*Extracted entries*.
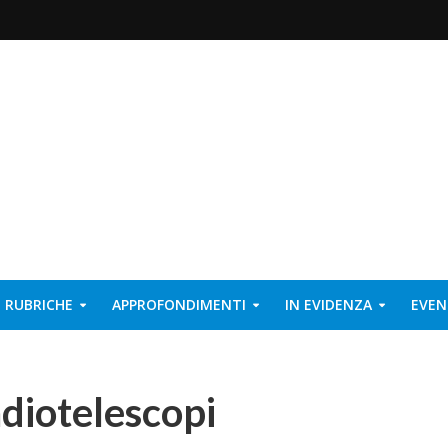
RUBRICHE
APPROFONDIMENTI
IN EVIDENZA
EVEN
diotelescopi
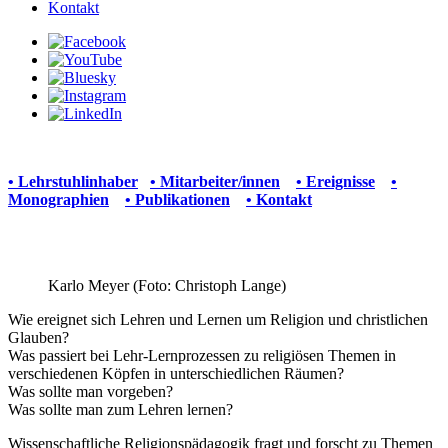
Kontakt
• Lehrstuhlinhaber
• Mitarbeiter/innen
• Ereignisse
•
Monographien
• Publikationen
• Kontakt
Karlo Meyer (Foto: Christoph Lange)
Wie ereignet sich Lehren und Lernen um Religion und christlichen
Glauben?
Was passiert bei Lehr-Lernprozessen zu religiösen Themen in
verschiedenen Köpfen in unterschiedlichen Räumen?
Was sollte man vorgeben?
Was sollte man zum Lehren lernen?
Wissenschaftliche Religionspädagogik fragt und forscht zu Themen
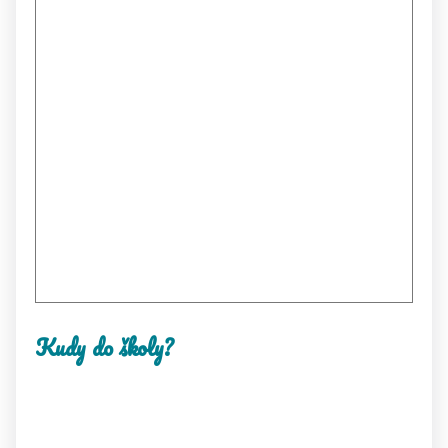
Kudy do školy?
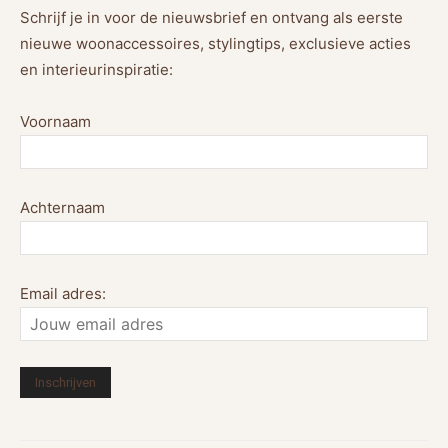
Schrijf je in voor de nieuwsbrief en ontvang als eerste
nieuwe woonaccessoires, stylingtips, exclusieve acties
en interieurinspiratie:
Voornaam
Achternaam
Email adres:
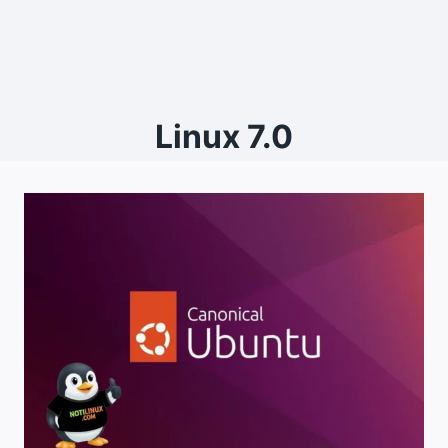
Linux 7.0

*Request*. Go through the entries above and pull out each line with "Themen" in it.

*Answer to the problem*.
Was passiert bei Lehr-Lernprozessen zu religiösen Themen in
Wissenschaftliche Religionspädagogik fragt und forscht zu Themen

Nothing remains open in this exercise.